I am hoping my research will be able to provide information that can be used to better understand internal loading specifically within Northern Ontario Lakes. I am hoping to do this through the examination of sediment cores and monitoring current lake conditions and phytoplankton communities. Lakes in Northwestern Ontario are usually thought to be Oligotrophic (low nutrients, clean, cold water lakes).
Fieldwork for your research begins this summer, what questions will you be focusing on? What type of data do you need to collect and how will it be collected?
For this season I am focused on collecting data that provides a baseline of the current conditions for the lakes I have selected. To do this I will be focusing on collecting data that tells me about the current state of the lakes. Things like temperature and dissolved oxygen profiles, secchi depth, some basic water chemistry like nutrient composition, and most importantly phytoplankton samples. I will also be taking sediment cores from the bottom of the lakes to gain data about how the lake has changed in the last few decades.

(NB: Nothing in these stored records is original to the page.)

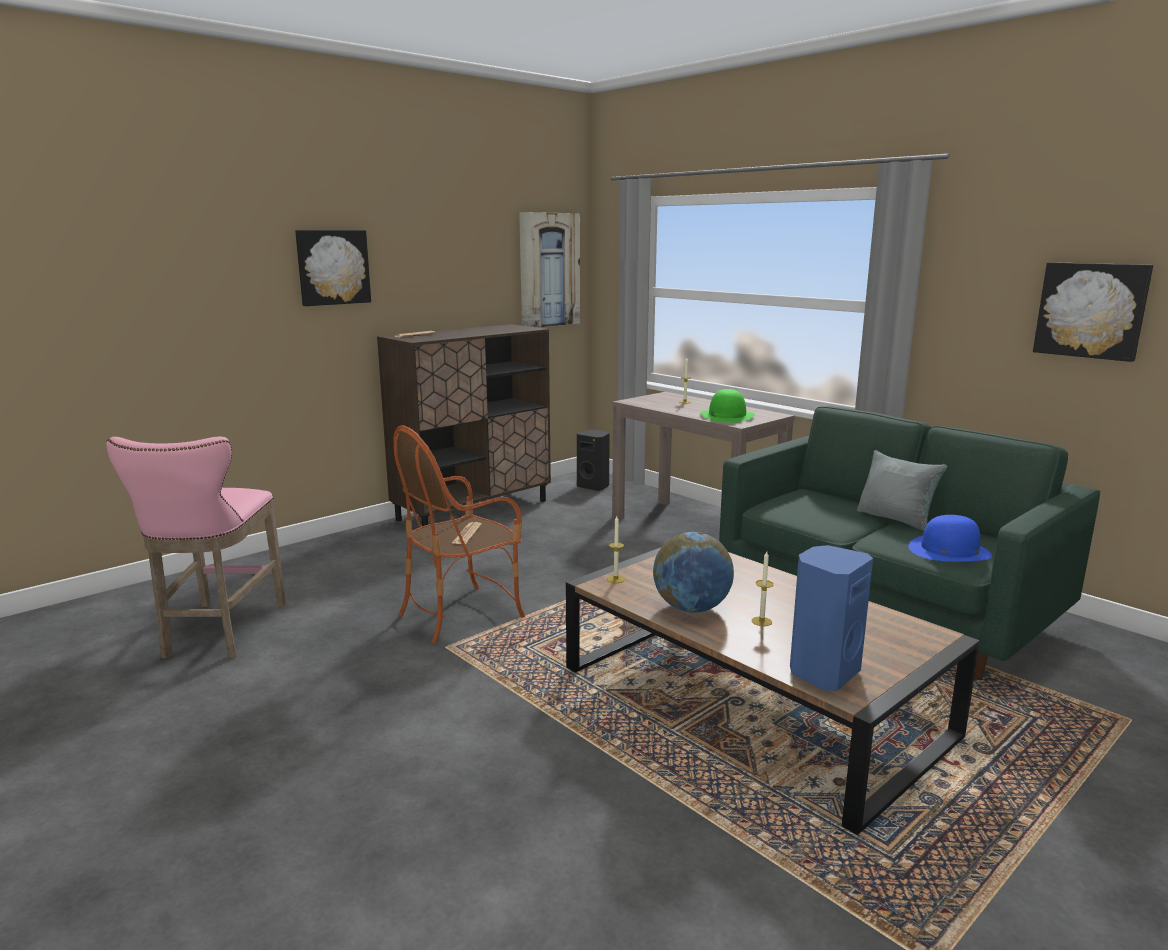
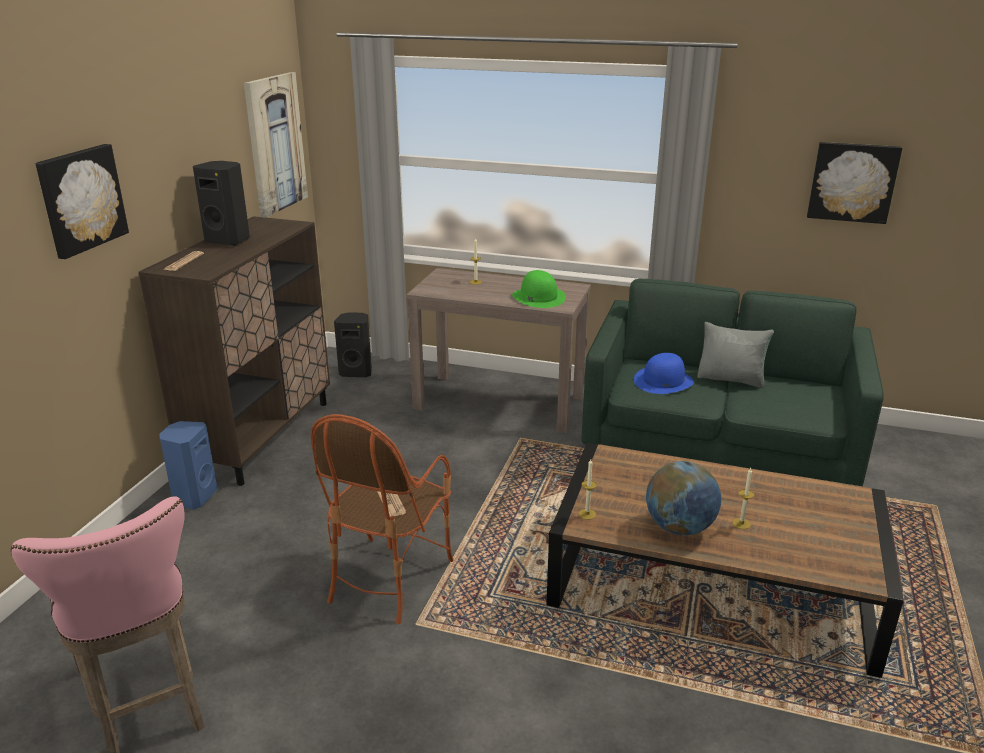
camera: 30 degrees left, 10 degrees up
blue speaker [790,545,873,691] -> blue speaker moved to [159,421,217,509]
blue hat [908,515,992,561] -> blue hat moved to [634,353,694,394]
none -> black speaker [193,161,250,246]

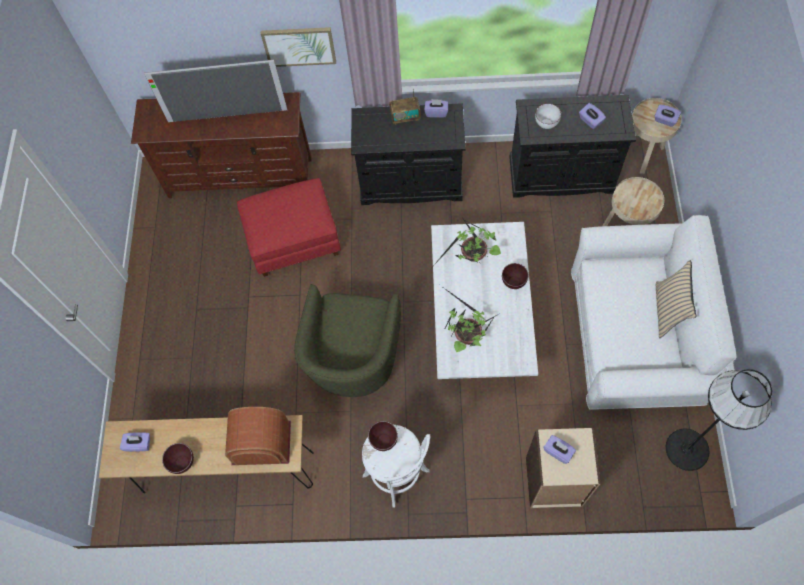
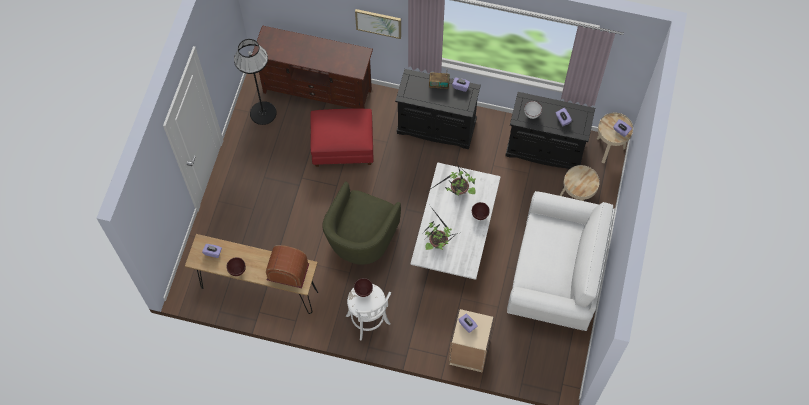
camera: 10 degrees right, 0 degrees up
television [145,60,287,122] -> none
beige pillow [656,260,696,338] -> none
black floor lamp [666,369,772,471] -> black floor lamp moved to [234,39,277,125]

Most of this data is relatively simple to collect using a boat to get on the water so I can measure the temperature, dissolved oxygen and secchi depth. Collection of water samples for both chemical analysis and phytoplankton requires sample bottles to and a preservative to keep the phytoplankton from degrading or losing small identification features like their flagella. The sediment samples are a bit more tricky. Using a long rod with a tube on the end I will push the tube into the sediment in the deepest part of the lake. A one-way valve on the top of the apparatus causes a seal with the sediment in the tube, this has to be pulled out. Trying to do this from a boat can be rather difficult. Usually, cores are taken during the winter when the lake is frozen and you can stand on the ice for more leverage. The analysis of all this data is more difficult.
Infosuperior is grateful to Nathan Wilson for sharing some more information about his research. Nathan Wilson studies various aspects of lakes and lake management through the environmental biotechnology program at Lakehead University, working with Dr Carney Matheson and Dr Rob Stewart. His focus is on examining lakes within Northwestern Ontario to better understand nutrients and cyanobacteria.